◆ What needs to be done ◆
Output the records that follow, keeping every line exactly as it is.

◆ Input records ◆
####
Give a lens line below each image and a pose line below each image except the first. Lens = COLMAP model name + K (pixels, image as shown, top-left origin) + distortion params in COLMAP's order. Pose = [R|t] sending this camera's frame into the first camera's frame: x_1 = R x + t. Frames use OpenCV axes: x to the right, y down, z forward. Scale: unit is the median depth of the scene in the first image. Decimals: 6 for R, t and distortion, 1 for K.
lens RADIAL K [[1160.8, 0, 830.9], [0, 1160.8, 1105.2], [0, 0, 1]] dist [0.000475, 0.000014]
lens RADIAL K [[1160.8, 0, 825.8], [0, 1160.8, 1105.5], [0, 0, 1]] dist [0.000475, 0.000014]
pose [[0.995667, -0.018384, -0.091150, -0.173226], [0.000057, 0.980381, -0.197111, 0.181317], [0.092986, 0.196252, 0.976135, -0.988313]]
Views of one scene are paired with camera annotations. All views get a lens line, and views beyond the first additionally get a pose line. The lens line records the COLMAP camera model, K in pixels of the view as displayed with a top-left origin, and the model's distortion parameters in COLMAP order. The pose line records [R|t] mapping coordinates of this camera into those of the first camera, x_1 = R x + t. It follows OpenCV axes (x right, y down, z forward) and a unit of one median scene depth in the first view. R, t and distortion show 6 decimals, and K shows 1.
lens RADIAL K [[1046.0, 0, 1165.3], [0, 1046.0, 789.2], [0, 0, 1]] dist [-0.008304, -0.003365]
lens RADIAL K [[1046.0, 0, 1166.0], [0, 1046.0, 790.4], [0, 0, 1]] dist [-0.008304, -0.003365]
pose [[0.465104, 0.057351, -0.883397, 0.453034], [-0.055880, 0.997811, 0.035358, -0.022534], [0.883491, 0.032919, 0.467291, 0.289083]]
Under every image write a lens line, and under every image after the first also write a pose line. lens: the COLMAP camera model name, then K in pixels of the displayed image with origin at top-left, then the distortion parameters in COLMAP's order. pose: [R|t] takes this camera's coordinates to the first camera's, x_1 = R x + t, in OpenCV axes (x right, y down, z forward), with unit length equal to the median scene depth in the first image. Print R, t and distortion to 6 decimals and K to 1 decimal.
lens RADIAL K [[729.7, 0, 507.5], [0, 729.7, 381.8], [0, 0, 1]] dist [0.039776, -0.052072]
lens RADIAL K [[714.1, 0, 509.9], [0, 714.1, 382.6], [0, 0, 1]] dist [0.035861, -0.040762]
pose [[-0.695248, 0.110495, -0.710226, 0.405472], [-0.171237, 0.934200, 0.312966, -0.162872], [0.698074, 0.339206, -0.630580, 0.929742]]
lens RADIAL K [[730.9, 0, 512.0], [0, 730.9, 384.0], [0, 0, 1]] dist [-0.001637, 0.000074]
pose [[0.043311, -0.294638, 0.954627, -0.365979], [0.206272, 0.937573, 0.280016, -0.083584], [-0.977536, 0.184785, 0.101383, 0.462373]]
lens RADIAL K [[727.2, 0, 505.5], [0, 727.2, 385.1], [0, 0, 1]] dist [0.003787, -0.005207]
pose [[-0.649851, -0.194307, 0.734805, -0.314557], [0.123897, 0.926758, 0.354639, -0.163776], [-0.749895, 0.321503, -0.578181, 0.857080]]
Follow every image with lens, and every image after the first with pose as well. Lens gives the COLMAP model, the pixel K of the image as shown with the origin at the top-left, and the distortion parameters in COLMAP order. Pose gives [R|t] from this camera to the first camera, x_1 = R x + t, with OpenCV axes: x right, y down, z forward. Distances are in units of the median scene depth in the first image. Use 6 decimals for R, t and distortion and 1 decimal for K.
####
◆ Expected answer ◆
Give a lens line below each image and a pose line below each image except the first. Lens = COLMAP model name + K (pixels, image as shown, top-left origin) + distortion params in COLMAP's order. Pose = [R|t] sending this camera's frame into the first camera's frame: x_1 = R x + t. Frames use OpenCV axes: x to the right, y down, z forward. Scale: unit is the median depth of the scene in the first image. Decimals: 6 for R, t and distortion, 1 for K.
lens RADIAL K [[1160.8, 0, 830.9], [0, 1160.8, 1105.2], [0, 0, 1]] dist [0.000475, 0.000014]
lens RADIAL K [[1160.8, 0, 825.8], [0, 1160.8, 1105.5], [0, 0, 1]] dist [0.000475, 0.000014]
pose [[0.995667, -0.018384, -0.091150, -0.173226], [0.000057, 0.980381, -0.197111, 0.181317], [0.092986, 0.196252, 0.976135, -0.988313]]
Views of one scene are paired with camera annotations. All views get a lens line, and views beyond the first additionally get a pose line. The lens line records the COLMAP camera model, K in pixels of the view as displayed with a top-left origin, and the model's distortion parameters in COLMAP order. The pose line records [R|t] mapping coordinates of this camera into those of the first camera, x_1 = R x + t. It follows OpenCV axes (x right, y down, z forward) and a unit of one median scene depth in the first view. R, t and distortion show 6 decimals, and K shows 1.
lens RADIAL K [[1046.0, 0, 1165.3], [0, 1046.0, 789.2], [0, 0, 1]] dist [-0.008304, -0.003365]
lens RADIAL K [[1046.0, 0, 1166.0], [0, 1046.0, 790.4], [0, 0, 1]] dist [-0.008304, -0.003365]
pose [[0.465104, 0.057351, -0.883397, 0.453034], [-0.055880, 0.997811, 0.035358, -0.022534], [0.883491, 0.032919, 0.467291, 0.289083]]
Under every image write a lens line, and under every image after the first also write a pose line. lens: the COLMAP camera model name, then K in pixels of the displayed image with origin at top-left, then the distortion parameters in COLMAP's order. pose: [R|t] takes this camera's coordinates to the first camera's, x_1 = R x + t, in OpenCV axes (x right, y down, z forward), with unit length equal to the median scene depth in the first image. Print R, t and distortion to 6 decimals and K to 1 decimal.
lens RADIAL K [[729.7, 0, 507.5], [0, 729.7, 381.8], [0, 0, 1]] dist [0.039776, -0.052072]
lens RADIAL K [[714.1, 0, 509.9], [0, 714.1, 382.6], [0, 0, 1]] dist [0.035861, -0.040762]
pose [[-0.695248, 0.110495, -0.710226, 0.405472], [-0.171237, 0.934200, 0.312966, -0.162872], [0.698074, 0.339206, -0.630580, 0.929742]]
lens RADIAL K [[730.9, 0, 512.0], [0, 730.9, 384.0], [0, 0, 1]] dist [-0.001637, 0.000074]
pose [[0.043311, -0.294638, 0.954627, -0.365979], [0.206272, 0.937573, 0.280016, -0.083584], [-0.977536, 0.184785, 0.101383, 0.462373]]
lens RADIAL K [[727.2, 0, 505.5], [0, 727.2, 385.1], [0, 0, 1]] dist [0.003787, -0.005207]
pose [[-0.649851, -0.194307, 0.734805, -0.314557], [0.123897, 0.926758, 0.354639, -0.163776], [-0.749895, 0.321503, -0.578181, 0.857080]]
Follow every image with lens, and every image after the first with pose as well. Lens gives the COLMAP model, the pixel K of the image as shown with the origin at the top-left, and the distortion parameters in COLMAP order. Pose gives [R|t] from this camera to the first camera, x_1 = R x + t, with OpenCV axes: x right, y down, z forward. Distances are in units of the median scene depth in the first image. Use 6 decimals for R, t and distortion and 1 decimal for K.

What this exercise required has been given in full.